- AUFGABE A
Aus welcher Stadt könnte laut dem Textauszug das schnelle Auto für die Zeitreise kommen?

- TEXTAUSZUG
▬▬▬▬▬▬

Zukunftsdialog Wettbewerbsstärke Personal

Zukunftsdialog Wettbewerbsstärke Personal

 

Die moderne Arbeitsgesellschaft solidarisch und flexibel

 

Sehr geehrte Damen und Herren,

 

was passt besser zu einem Zukunftsdialog als eine Zeitreise vielleicht mit einem schnellen Auto aus Sindelfingen? Es darf aber auch aus München sein.

 

Allerdings führt  uns die Reise nicht sofort  in die Zukunft, sondern wir legen zuerst gleichsam den Rückwärtsgang ein. Auf den Stopp in der Vergangenheit folgt ein ebensolcher in der Zukunft, danach biegen wir in die Zielgerade ein und kommen wieder im Hier und Heute an.

▬▬▬▬▬▬

- DATENAUSZÜGE
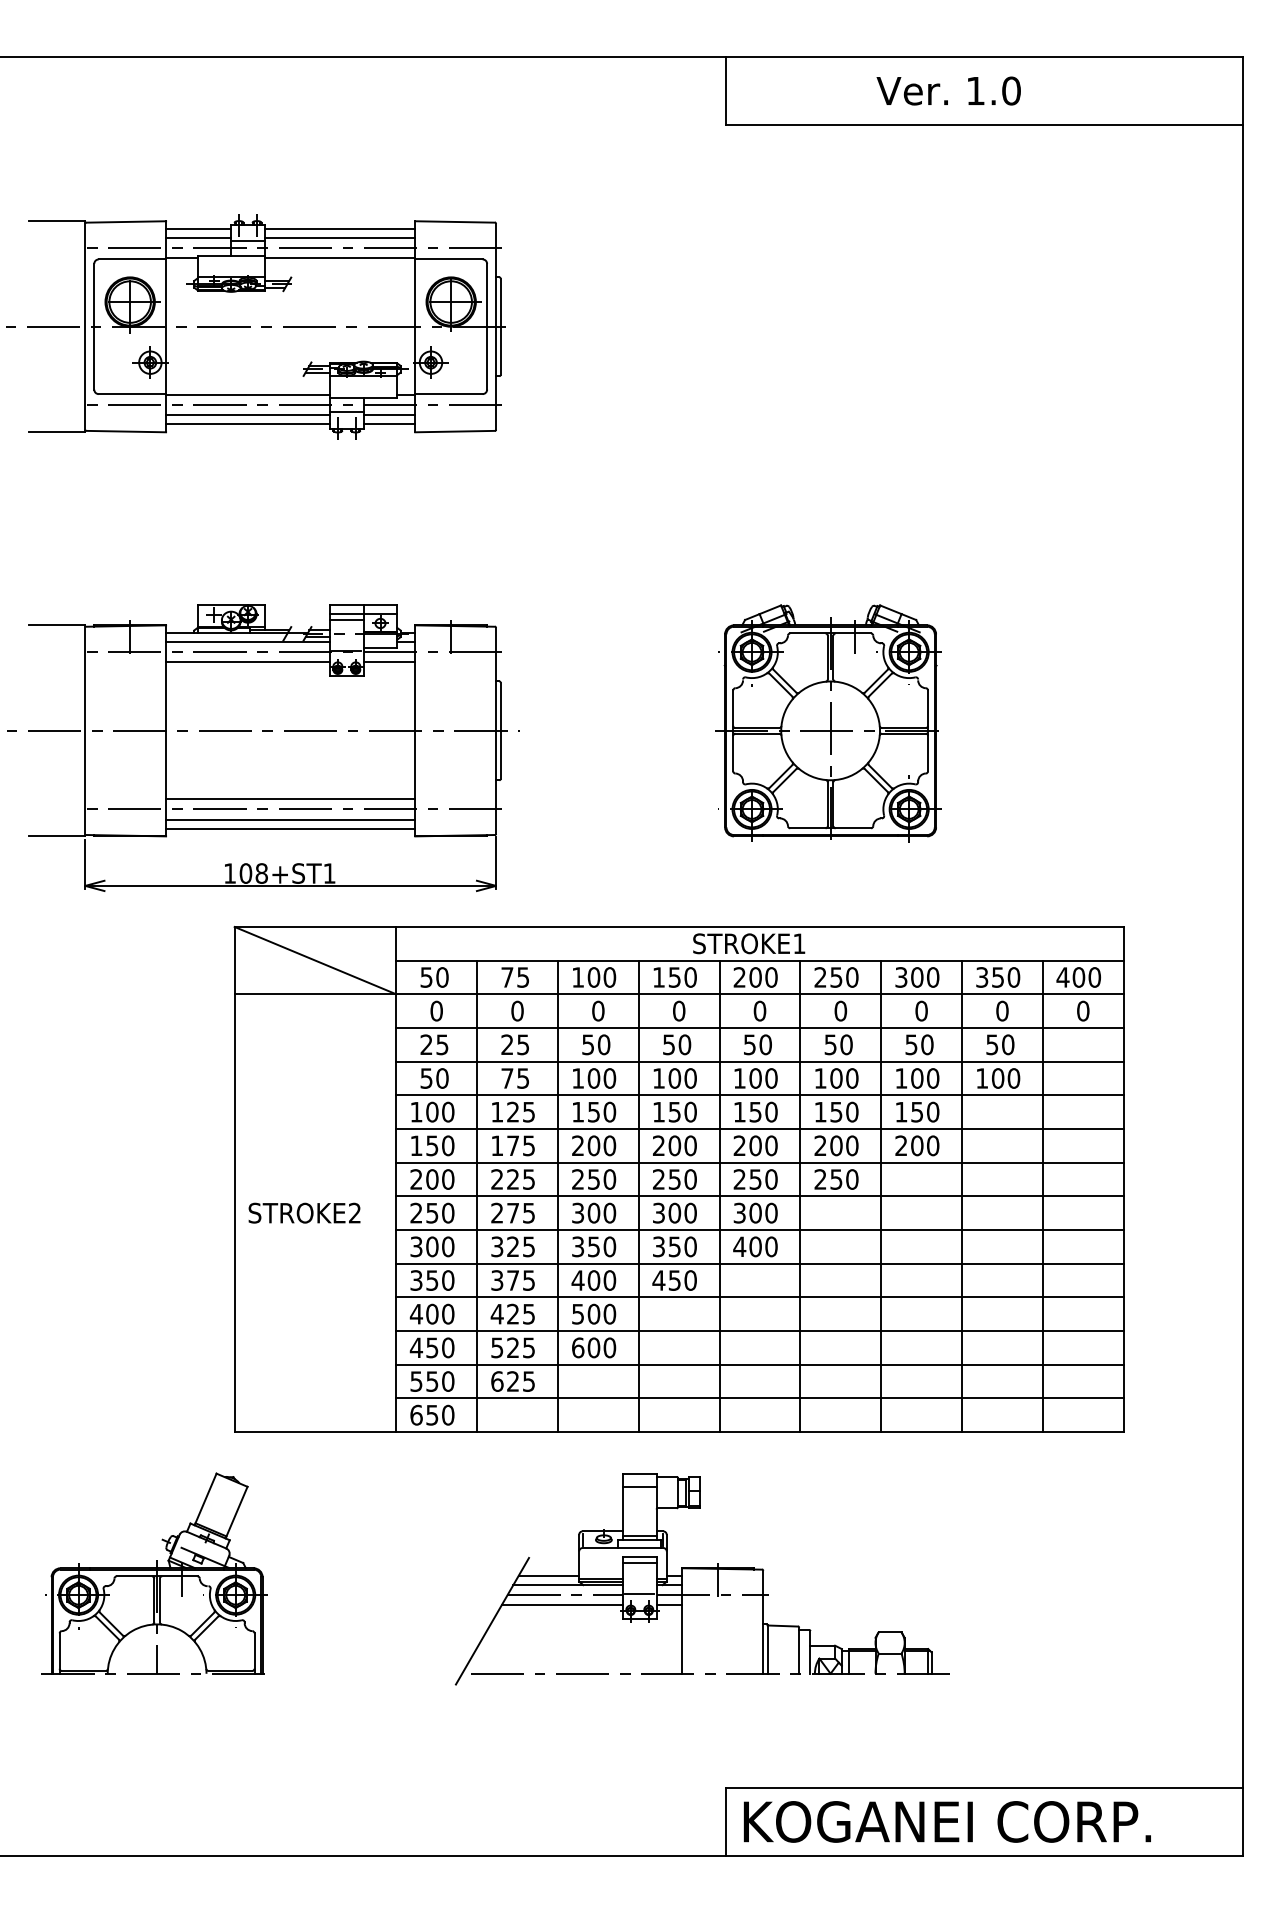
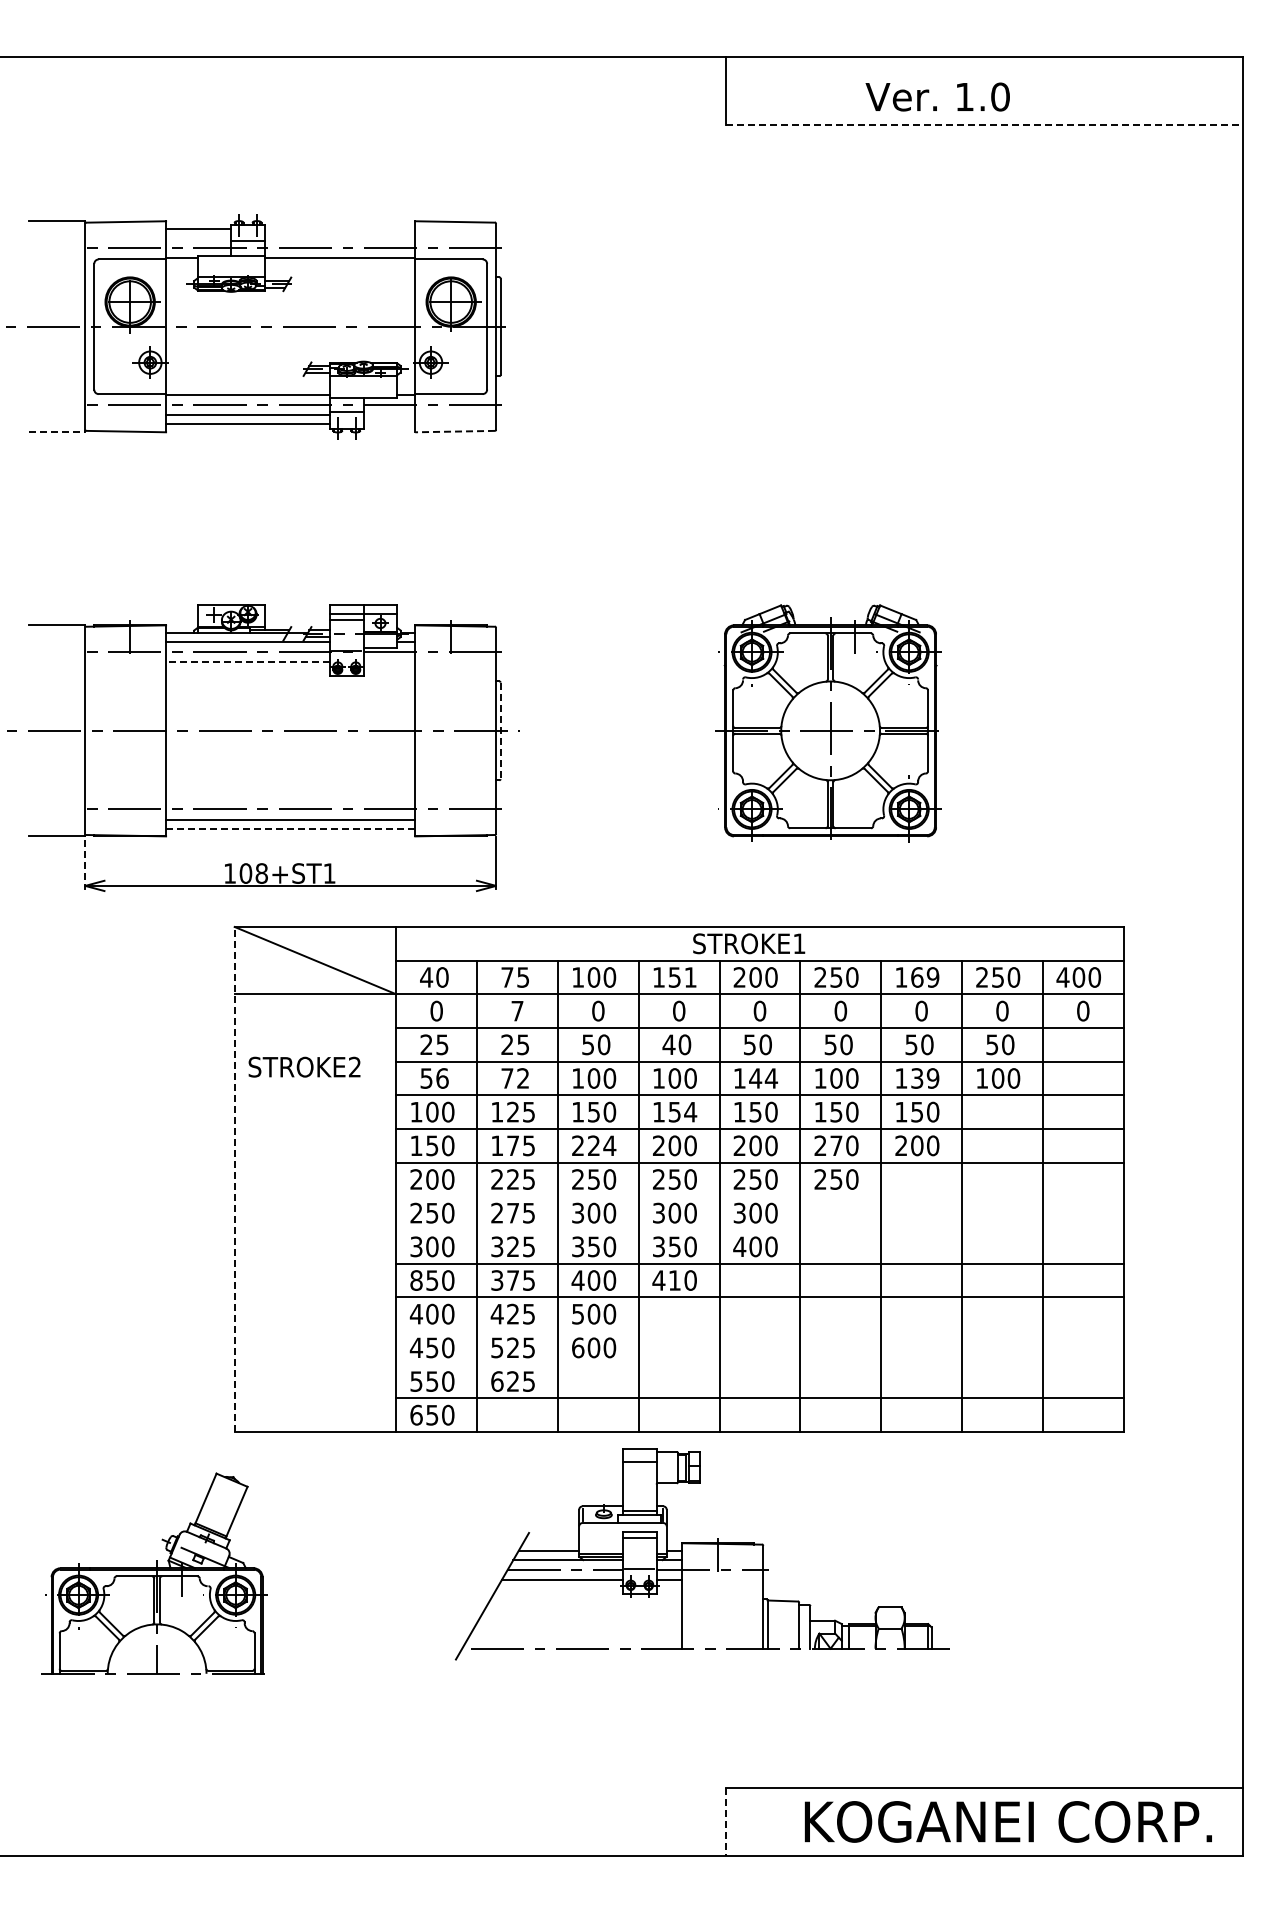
text at (948, 90) position: (948, 90) -> (937, 96)
line at (984, 124): solid -> dashed
line at (339, 229): present -> none
line at (198, 238): present -> none
line at (339, 238): present -> none
line at (389, 415): present -> none
line at (389, 424): present -> none
line at (455, 431): solid -> dashed
line at (57, 432): solid -> dashed
line at (248, 662): solid -> dashed
line at (389, 662): present -> none
line at (500, 731): solid -> dashed
line at (290, 799): present -> none
line at (290, 828): solid -> dashed
line at (85, 863): solid -> dashed
text at (426, 977): 50 -> 40
text at (690, 977): 150 -> 151
text at (917, 977): 300 -> 169
text at (982, 977): 350 -> 250
text at (517, 1010): 0 -> 7
text at (668, 1044): 50 -> 40
text at (442, 1078): 50 -> 56
text at (522, 1078): 75 -> 72
text at (763, 1078): 100 -> 144
text at (925, 1078): 100 -> 139
text at (690, 1111): 150 -> 154
text at (601, 1145): 200 -> 224
text at (836, 1145): 200 -> 270
line at (234, 1179): solid -> dashed
line at (759, 1196): present -> none
text at (304, 1212) position: (304, 1212) -> (304, 1066)
line at (759, 1230): present -> none
text at (416, 1280): 350 -> 850
text at (674, 1280): 450 -> 410
line at (759, 1331): present -> none
line at (759, 1364): present -> none
part at (701, 1569) position: (701, 1569) -> (701, 1544)
line at (726, 1821): solid -> dashed
text at (947, 1821) position: (947, 1821) -> (1008, 1821)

▬▬▬▬▬▬

- AUFGABE B
Übernimm aus den Datenauszügen unverändert die Zeilen, beginnend mit dem Anfang der Datenauszüge und endend mit der Zeile, die „text at (982, 977): 350 -> 250“ enthält, beide Enden eingeschlossen. Lass die Bilder in der Antwort weg.

- FERTIGE LÖSUNG A
Aus Sindelfingen, es darf aber auch aus München sein.

- FERTIGE LÖSUNG B
text at (948, 90) position: (948, 90) -> (937, 96)
line at (984, 124): solid -> dashed
line at (339, 229): present -> none
line at (198, 238): present -> none
line at (339, 238): present -> none
line at (389, 415): present -> none
line at (389, 424): present -> none
line at (455, 431): solid -> dashed
line at (57, 432): solid -> dashed
line at (248, 662): solid -> dashed
line at (389, 662): present -> none
line at (500, 731): solid -> dashed
line at (290, 799): present -> none
line at (290, 828): solid -> dashed
line at (85, 863): solid -> dashed
text at (426, 977): 50 -> 40
text at (690, 977): 150 -> 151
text at (917, 977): 300 -> 169
text at (982, 977): 350 -> 250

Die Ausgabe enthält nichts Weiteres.